**WHAT YOU NEED TO DO:**
Could you write out the records exactly as they are given?

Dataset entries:
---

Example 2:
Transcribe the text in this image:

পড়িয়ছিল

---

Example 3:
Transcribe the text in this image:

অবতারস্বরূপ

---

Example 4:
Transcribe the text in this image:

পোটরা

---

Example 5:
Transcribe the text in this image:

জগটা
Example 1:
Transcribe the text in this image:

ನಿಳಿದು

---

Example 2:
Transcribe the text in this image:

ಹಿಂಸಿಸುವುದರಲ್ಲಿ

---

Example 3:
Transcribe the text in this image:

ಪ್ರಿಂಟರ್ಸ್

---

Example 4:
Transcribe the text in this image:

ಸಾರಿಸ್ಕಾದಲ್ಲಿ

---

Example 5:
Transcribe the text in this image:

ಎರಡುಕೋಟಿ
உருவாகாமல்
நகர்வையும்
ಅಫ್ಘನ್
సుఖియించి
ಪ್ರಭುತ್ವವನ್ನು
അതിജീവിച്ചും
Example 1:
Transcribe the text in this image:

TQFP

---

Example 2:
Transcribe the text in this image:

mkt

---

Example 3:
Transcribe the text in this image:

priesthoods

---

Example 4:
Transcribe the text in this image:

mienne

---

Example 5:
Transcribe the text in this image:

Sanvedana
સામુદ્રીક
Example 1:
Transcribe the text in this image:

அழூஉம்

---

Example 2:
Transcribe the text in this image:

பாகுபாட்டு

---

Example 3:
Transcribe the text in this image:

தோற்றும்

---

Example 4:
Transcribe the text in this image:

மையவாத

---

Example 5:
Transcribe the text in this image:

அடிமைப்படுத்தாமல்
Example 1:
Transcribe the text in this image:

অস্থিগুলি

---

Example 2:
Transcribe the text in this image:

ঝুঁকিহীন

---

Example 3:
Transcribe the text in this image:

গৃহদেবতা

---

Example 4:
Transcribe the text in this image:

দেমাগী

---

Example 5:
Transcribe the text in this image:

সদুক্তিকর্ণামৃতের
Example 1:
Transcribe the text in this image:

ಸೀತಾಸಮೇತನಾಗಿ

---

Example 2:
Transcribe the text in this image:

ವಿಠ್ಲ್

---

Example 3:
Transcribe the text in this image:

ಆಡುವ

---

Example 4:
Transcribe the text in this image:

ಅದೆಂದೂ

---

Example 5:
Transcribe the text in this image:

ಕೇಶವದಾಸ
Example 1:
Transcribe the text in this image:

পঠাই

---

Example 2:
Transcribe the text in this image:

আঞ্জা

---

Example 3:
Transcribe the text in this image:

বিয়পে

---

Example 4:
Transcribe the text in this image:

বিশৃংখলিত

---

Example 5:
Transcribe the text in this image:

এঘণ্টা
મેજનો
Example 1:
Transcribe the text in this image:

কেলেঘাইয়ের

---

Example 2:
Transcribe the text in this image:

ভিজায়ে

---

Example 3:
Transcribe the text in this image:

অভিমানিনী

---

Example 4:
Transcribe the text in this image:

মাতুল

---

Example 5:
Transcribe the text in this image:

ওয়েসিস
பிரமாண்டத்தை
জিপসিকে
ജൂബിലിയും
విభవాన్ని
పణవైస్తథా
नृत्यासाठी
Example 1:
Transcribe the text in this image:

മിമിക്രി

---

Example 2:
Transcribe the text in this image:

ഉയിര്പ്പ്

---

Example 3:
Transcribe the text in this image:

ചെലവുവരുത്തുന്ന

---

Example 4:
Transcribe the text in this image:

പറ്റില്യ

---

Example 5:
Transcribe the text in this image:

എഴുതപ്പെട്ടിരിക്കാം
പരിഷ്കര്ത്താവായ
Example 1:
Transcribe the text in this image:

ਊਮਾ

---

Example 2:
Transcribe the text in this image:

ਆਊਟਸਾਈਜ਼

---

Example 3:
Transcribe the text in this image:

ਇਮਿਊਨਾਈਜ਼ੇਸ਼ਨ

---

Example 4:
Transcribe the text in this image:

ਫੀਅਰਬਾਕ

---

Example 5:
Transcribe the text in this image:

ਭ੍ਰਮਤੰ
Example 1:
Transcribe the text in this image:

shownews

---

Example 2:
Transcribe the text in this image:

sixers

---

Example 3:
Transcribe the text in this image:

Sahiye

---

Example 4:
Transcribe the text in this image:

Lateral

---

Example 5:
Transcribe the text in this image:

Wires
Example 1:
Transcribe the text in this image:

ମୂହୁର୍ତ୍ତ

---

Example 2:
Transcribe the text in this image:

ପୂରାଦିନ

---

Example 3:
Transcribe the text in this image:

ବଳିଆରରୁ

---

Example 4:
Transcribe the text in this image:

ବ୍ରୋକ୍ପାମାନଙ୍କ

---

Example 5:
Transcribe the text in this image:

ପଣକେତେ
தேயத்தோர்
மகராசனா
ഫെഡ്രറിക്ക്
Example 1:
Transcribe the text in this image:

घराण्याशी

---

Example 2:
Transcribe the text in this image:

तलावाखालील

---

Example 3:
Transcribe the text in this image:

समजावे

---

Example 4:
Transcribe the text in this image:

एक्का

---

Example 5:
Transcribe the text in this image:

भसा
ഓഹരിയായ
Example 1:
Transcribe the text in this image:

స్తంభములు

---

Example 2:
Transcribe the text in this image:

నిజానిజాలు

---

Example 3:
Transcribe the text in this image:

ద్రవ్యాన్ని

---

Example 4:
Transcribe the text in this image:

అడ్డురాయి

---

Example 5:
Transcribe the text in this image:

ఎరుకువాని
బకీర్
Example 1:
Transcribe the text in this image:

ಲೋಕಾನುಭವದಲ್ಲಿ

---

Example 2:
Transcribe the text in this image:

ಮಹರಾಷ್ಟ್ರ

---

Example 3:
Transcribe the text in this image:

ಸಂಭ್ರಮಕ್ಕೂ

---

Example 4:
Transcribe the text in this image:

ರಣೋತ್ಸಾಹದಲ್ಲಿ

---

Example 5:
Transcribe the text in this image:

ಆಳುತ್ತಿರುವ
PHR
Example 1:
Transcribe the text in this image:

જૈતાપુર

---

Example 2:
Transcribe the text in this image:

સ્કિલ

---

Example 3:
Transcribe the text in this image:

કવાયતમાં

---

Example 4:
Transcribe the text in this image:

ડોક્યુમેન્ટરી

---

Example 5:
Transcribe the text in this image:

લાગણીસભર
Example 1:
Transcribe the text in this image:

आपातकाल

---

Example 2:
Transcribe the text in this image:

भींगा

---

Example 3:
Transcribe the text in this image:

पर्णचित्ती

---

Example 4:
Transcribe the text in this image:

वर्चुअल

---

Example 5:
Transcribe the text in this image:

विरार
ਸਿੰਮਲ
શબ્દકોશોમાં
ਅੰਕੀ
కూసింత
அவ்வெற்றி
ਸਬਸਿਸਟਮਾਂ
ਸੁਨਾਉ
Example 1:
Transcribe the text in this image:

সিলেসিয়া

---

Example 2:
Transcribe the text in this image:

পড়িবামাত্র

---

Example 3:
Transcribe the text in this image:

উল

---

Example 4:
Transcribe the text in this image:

**RESULT OF THE EXERCISE:**
---

Example 2:
Transcribe the text in this image:

পড়িয়ছিল

---

Example 3:
Transcribe the text in this image:

অবতারস্বরূপ

---

Example 4:
Transcribe the text in this image:

পোটরা

---

Example 5:
Transcribe the text in this image:

জগটা
Example 1:
Transcribe the text in this image:

ನಿಳಿದು

---

Example 2:
Transcribe the text in this image:

ಹಿಂಸಿಸುವುದರಲ್ಲಿ

---

Example 3:
Transcribe the text in this image:

ಪ್ರಿಂಟರ್ಸ್

---

Example 4:
Transcribe the text in this image:

ಸಾರಿಸ್ಕಾದಲ್ಲಿ

---

Example 5:
Transcribe the text in this image:

ಎರಡುಕೋಟಿ
உருவாகாமல்
நகர்வையும்
ಅಫ್ಘನ್
సుఖియించి
ಪ್ರಭುತ್ವವನ್ನು
അതിജീവിച്ചും
Example 1:
Transcribe the text in this image:

TQFP

---

Example 2:
Transcribe the text in this image:

mkt

---

Example 3:
Transcribe the text in this image:

priesthoods

---

Example 4:
Transcribe the text in this image:

mienne

---

Example 5:
Transcribe the text in this image:

Sanvedana
સામુદ્રીક
Example 1:
Transcribe the text in this image:

அழூஉம்

---

Example 2:
Transcribe the text in this image:

பாகுபாட்டு

---

Example 3:
Transcribe the text in this image:

தோற்றும்

---

Example 4:
Transcribe the text in this image:

மையவாத

---

Example 5:
Transcribe the text in this image:

அடிமைப்படுத்தாமல்
Example 1:
Transcribe the text in this image:

অস্থিগুলি

---

Example 2:
Transcribe the text in this image:

ঝুঁকিহীন

---

Example 3:
Transcribe the text in this image:

গৃহদেবতা

---

Example 4:
Transcribe the text in this image:

দেমাগী

---

Example 5:
Transcribe the text in this image:

সদুক্তিকর্ণামৃতের
Example 1:
Transcribe the text in this image:

ಸೀತಾಸಮೇತನಾಗಿ

---

Example 2:
Transcribe the text in this image:

ವಿಠ್ಲ್

---

Example 3:
Transcribe the text in this image:

ಆಡುವ

---

Example 4:
Transcribe the text in this image:

ಅದೆಂದೂ

---

Example 5:
Transcribe the text in this image:

ಕೇಶವದಾಸ
Example 1:
Transcribe the text in this image:

পঠাই

---

Example 2:
Transcribe the text in this image:

আঞ্জা

---

Example 3:
Transcribe the text in this image:

বিয়পে

---

Example 4:
Transcribe the text in this image:

বিশৃংখলিত

---

Example 5:
Transcribe the text in this image:

এঘণ্টা
મેજનો
Example 1:
Transcribe the text in this image:

কেলেঘাইয়ের

---

Example 2:
Transcribe the text in this image:

ভিজায়ে

---

Example 3:
Transcribe the text in this image:

অভিমানিনী

---

Example 4:
Transcribe the text in this image:

মাতুল

---

Example 5:
Transcribe the text in this image:

ওয়েসিস
பிரமாண்டத்தை
জিপসিকে
ജൂബിലിയും
విభవాన్ని
పణవైస్తథా
नृत्यासाठी
Example 1:
Transcribe the text in this image:

മിമിക്രി

---

Example 2:
Transcribe the text in this image:

ഉയിര്പ്പ്

---

Example 3:
Transcribe the text in this image:

ചെലവുവരുത്തുന്ന

---

Example 4:
Transcribe the text in this image:

പറ്റില്യ

---

Example 5:
Transcribe the text in this image:

എഴുതപ്പെട്ടിരിക്കാം
പരിഷ്കര്ത്താവായ
Example 1:
Transcribe the text in this image:

ਊਮਾ

---

Example 2:
Transcribe the text in this image:

ਆਊਟਸਾਈਜ਼

---

Example 3:
Transcribe the text in this image:

ਇਮਿਊਨਾਈਜ਼ੇਸ਼ਨ

---

Example 4:
Transcribe the text in this image:

ਫੀਅਰਬਾਕ

---

Example 5:
Transcribe the text in this image:

ਭ੍ਰਮਤੰ
Example 1:
Transcribe the text in this image:

shownews

---

Example 2:
Transcribe the text in this image:

sixers

---

Example 3:
Transcribe the text in this image:

Sahiye

---

Example 4:
Transcribe the text in this image:

Lateral

---

Example 5:
Transcribe the text in this image:

Wires
Example 1:
Transcribe the text in this image:

ମୂହୁର୍ତ୍ତ

---

Example 2:
Transcribe the text in this image:

ପୂରାଦିନ

---

Example 3:
Transcribe the text in this image:

ବଳିଆରରୁ

---

Example 4:
Transcribe the text in this image:

ବ୍ରୋକ୍ପାମାନଙ୍କ

---

Example 5:
Transcribe the text in this image:

ପଣକେତେ
தேயத்தோர்
மகராசனா
ഫെഡ്രറിക്ക്
Example 1:
Transcribe the text in this image:

घराण्याशी

---

Example 2:
Transcribe the text in this image:

तलावाखालील

---

Example 3:
Transcribe the text in this image:

समजावे

---

Example 4:
Transcribe the text in this image:

एक्का

---

Example 5:
Transcribe the text in this image:

भसा
ഓഹരിയായ
Example 1:
Transcribe the text in this image:

స్తంభములు

---

Example 2:
Transcribe the text in this image:

నిజానిజాలు

---

Example 3:
Transcribe the text in this image:

ద్రవ్యాన్ని

---

Example 4:
Transcribe the text in this image:

అడ్డురాయి

---

Example 5:
Transcribe the text in this image:

ఎరుకువాని
బకీర్
Example 1:
Transcribe the text in this image:

ಲೋಕಾನುಭವದಲ್ಲಿ

---

Example 2:
Transcribe the text in this image:

ಮಹರಾಷ್ಟ್ರ

---

Example 3:
Transcribe the text in this image:

ಸಂಭ್ರಮಕ್ಕೂ

---

Example 4:
Transcribe the text in this image:

ರಣೋತ್ಸಾಹದಲ್ಲಿ

---

Example 5:
Transcribe the text in this image:

ಆಳುತ್ತಿರುವ
PHR
Example 1:
Transcribe the text in this image:

જૈતાપુર

---

Example 2:
Transcribe the text in this image:

સ્કિલ

---

Example 3:
Transcribe the text in this image:

કવાયતમાં

---

Example 4:
Transcribe the text in this image:

ડોક્યુમેન્ટરી

---

Example 5:
Transcribe the text in this image:

લાગણીસભર
Example 1:
Transcribe the text in this image:

आपातकाल

---

Example 2:
Transcribe the text in this image:

भींगा

---

Example 3:
Transcribe the text in this image:

पर्णचित्ती

---

Example 4:
Transcribe the text in this image:

वर्चुअल

---

Example 5:
Transcribe the text in this image:

विरार
ਸਿੰਮਲ
શબ્દકોશોમાં
ਅੰਕੀ
కూసింత
அவ்வெற்றி
ਸਬਸਿਸਟਮਾਂ
ਸੁਨਾਉ
Example 1:
Transcribe the text in this image:

সিলেসিয়া

---

Example 2:
Transcribe the text in this image:

পড়িবামাত্র

---

Example 3:
Transcribe the text in this image:

উল

---

Example 4:
Transcribe the text in this image:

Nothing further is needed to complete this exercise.